02 May 2010

Intersexuality as Identity.

This past year, I have had many fantastic conversations about all sorts of identities on the website FetLife.com, a BDSM social networking website.  At the time that I participated and followed many of these discussions, I was not armed with the vocabulary to discuss sex, gender, gender expression, sexuality, oppression, and marginalization the way I am now.  Thus, having sat on many of these questions for several months, I think I am finally ready to discuss my thoughts on these often complex and controversial issues in my blog.

One of the first discussions I ever had on FetLife (in the group "Kinky gays, lesbians, bisexuals, and transgendered") was on "Intersexuality as Identity".  I started this discussion five months ago, long before I had the knowledge or vocabulary to discuss concepts such as subconscious sex, gender dissonance, or sex identity (several of which are terms used and defined by Julia Serano, whose book The Whipping Girl I am currently reading).  Initially, I phrased the question as follows:

What do we think about intersex as an identity? Can intersex be an identity? Can a non-intersex person identify as such? Should intersex people identify as either man or woman?
The discussion was very exciting and featured some interesting perspectives, such as the perspective of an intersex activist, who insisted that people without an intersex condition should never identify as intersex; the perspectives of a person who identified as "emotionally and mentally intersex" and described "wishing to have been born intersex" and a person whose ex-partner identified this way, both of whom argued that people not born intersex can identify as such in the same way people assigned male at birth can identify as female and vise versa; and a person whose body neither resembled that typical for a female nor that typical for a male due to medical transition, and who was searching for a term to describe his sex.

One major problem I came upon in this discussion was that people conflated sex with gender and gender presentation.  Some of the individuals in the discussion often described feeling intersex because they saw themselves as both masculine and feminine and/or as both man and woman.  This is highly problematic, as intersex is a sex (or is it a category containing several different sexes?), not a gender identity or expression, like bigender or androgynous.  Using the term "intersex" to describe gender identity and expression is appropriative, and it creates misconceptions about the gender identity and expression of people with intersex conditions.

However, some of the people in the discussion expressed the desire to have non-binary sex characteristics, such as both male and female primary sex characteristics or ambiguous genetalia.  Just as someone's subconscious sex does not have to match their physical sex, someone's subconscious sex can also be non-binary.  However, using the term "intersex" to describe a non-binary sex identity is inappropriate, because intersex people face very specific medical needs, and they are often stigmatized and pathologized by society, so it's important to have a singular word to describe their experiences.

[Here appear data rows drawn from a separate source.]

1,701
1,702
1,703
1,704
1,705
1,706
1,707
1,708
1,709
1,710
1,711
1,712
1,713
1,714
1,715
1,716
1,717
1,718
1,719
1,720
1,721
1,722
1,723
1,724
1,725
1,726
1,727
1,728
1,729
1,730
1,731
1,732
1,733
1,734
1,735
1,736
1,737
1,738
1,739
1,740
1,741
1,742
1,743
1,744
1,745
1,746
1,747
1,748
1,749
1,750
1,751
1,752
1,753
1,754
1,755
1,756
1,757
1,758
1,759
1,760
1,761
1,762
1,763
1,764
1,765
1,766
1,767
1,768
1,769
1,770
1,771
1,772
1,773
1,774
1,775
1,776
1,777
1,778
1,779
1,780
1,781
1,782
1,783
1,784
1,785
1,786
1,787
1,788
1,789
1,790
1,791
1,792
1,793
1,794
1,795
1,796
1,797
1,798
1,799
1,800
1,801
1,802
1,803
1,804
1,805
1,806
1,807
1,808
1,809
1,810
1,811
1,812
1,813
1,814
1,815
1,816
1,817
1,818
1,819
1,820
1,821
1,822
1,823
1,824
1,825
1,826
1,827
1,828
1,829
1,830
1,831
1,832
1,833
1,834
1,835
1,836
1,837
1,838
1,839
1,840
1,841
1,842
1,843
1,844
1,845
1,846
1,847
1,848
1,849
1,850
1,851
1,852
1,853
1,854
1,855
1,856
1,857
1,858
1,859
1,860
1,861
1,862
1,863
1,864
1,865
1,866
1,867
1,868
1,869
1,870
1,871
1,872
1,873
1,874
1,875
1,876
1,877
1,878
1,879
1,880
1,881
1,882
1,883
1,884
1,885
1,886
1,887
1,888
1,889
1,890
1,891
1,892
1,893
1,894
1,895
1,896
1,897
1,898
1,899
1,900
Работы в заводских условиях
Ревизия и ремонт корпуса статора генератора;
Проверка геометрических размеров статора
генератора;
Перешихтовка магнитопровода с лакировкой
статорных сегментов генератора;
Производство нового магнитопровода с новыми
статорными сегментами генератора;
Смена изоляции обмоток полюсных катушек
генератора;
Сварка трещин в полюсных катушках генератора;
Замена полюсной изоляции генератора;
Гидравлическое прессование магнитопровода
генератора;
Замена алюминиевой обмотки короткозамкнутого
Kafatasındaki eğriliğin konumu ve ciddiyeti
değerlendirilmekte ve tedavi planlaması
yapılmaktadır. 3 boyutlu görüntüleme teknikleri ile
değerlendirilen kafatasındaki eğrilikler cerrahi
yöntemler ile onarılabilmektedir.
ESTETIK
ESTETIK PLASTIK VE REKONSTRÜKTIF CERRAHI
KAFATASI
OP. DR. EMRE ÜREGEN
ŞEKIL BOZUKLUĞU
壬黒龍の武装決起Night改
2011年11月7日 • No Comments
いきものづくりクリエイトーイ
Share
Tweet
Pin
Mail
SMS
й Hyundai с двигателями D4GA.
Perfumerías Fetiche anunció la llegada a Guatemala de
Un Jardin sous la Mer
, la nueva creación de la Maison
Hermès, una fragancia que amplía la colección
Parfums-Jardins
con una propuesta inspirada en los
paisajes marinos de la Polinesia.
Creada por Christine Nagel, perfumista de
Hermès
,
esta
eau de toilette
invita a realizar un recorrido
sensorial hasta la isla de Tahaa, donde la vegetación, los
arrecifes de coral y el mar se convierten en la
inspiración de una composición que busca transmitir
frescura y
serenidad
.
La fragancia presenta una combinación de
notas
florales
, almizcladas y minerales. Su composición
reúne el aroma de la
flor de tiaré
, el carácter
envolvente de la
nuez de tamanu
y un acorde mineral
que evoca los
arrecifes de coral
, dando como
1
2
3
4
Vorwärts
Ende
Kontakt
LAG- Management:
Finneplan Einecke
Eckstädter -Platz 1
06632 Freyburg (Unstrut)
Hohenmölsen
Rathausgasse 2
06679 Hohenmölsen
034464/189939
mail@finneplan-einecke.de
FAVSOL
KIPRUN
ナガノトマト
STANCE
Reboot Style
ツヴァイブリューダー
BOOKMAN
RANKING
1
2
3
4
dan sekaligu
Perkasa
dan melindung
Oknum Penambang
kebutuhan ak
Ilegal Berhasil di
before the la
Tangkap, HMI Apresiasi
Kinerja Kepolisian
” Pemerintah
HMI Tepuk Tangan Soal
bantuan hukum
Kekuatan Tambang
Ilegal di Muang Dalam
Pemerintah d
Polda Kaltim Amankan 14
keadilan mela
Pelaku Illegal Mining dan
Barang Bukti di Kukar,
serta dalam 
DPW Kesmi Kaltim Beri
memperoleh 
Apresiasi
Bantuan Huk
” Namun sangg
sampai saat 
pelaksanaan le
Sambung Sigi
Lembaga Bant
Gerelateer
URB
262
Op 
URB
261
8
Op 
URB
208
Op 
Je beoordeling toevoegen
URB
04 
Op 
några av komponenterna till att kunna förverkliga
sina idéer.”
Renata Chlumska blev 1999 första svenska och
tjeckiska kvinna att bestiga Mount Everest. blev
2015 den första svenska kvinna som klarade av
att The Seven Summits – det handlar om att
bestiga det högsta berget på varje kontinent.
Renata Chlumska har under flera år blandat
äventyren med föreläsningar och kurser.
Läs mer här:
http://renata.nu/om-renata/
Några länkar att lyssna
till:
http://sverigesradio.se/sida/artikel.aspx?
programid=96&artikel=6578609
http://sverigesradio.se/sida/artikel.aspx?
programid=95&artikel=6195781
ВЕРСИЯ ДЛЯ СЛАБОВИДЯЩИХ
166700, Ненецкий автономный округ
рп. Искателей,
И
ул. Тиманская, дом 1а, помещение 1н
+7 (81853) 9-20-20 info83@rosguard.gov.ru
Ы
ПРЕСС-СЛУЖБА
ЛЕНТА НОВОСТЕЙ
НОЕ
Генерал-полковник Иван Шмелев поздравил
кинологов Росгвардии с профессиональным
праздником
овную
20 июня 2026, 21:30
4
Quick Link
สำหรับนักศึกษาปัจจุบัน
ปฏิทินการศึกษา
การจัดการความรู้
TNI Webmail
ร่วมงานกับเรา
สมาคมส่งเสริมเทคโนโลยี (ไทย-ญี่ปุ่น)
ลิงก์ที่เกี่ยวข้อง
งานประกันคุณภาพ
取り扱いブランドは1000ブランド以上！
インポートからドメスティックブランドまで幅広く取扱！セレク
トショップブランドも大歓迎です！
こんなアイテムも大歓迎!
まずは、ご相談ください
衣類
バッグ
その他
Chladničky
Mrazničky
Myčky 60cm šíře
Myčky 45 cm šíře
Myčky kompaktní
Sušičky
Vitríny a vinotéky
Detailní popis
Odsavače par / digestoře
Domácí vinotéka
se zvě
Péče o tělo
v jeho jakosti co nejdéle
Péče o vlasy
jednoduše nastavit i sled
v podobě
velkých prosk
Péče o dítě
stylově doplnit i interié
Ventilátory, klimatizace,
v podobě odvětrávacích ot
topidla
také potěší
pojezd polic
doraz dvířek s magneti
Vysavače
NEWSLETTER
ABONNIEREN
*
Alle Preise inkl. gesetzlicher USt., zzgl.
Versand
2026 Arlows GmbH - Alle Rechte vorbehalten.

Alternative terms could be developed to describe people with non-binary sex identities, such as bisexed, multisexed, ambigusexed, etc.  Additionally, it might be beneficial if a term was developed to describe bodies that are neither traditionally male nor traditionally female, but are that way due to medical transition rather than from birth.
more and more trans folks are advocating for separate concepts of gender identity and sex identity. sex identity (also called 'brain sex' among other things) being equivalent to the mental map of your body as exists in your brain. given that, it's totally reasonable to assume that some people have intersex sex identities. however, intersex as a set of physiological condition is so stigmatized and pathologized that people with those conditions really need access to a singular word to describe their experience without also including people who do not possess those physical conditions but do have a sex identity that includes both male and female parts (which is really really not the same as a transexual who happens to end up with what seems to you as both male and female parts due to lack of access or lack of medical technology). this is necessary because, intersex babies are being mutilated non-consensually every day and intersex people have particular ongoing medical needs as adults, and so a clear, bounded identity category is needed for purposes of solidarity, support, and advocacy. including people with non-binary 'brain sex' would unacceptably muddy that up. what will probably happen is that those people will coin a new term to refer to sex identities that don't fit into the 'male' 'female' or neither (sometimes called neutrois) categories. -- FetLife user ephraim, quote from the original discussion


  1. Why is intersex inappropriate to define that kind of sex identity? If you transition to a, well, intersexed state, why can't you use the same word? Sure you weren't born that way, but why do "done" transsexuals get to call themselves cisgender but these people don't get to call themselves intersex?

    I feel the number is pretty low anyway, as most folks who do transition to this state either identify with terms like non-op trans or genderqueer, etc. If it were something that could become an issue, then people in the intersex community could probably find a way to distinguish it. But in my experience, it's only really been used by genderqueer or transitioning folks trying to emphasize that they are no longer what they were born as, but they are not "the opposite" either, and have specific medical needs because of that. There's never been confusion when talking to people born intersex and people explaining that they have "become intersex" etc.

  2. In the discussion I had on FetLife, an intersex person expressed concern over people who were not born with an intersex condition identifying that way. I feel that, since this person was intersex, that their opinion should be considered. I do think it's important for people to be able to describe their bodies that are neither male nor female due to medical transition, but I don't think intersex is the correct term because of the special issues people with intersex conditions face. It's important to have a unifying and unique term for those individuals.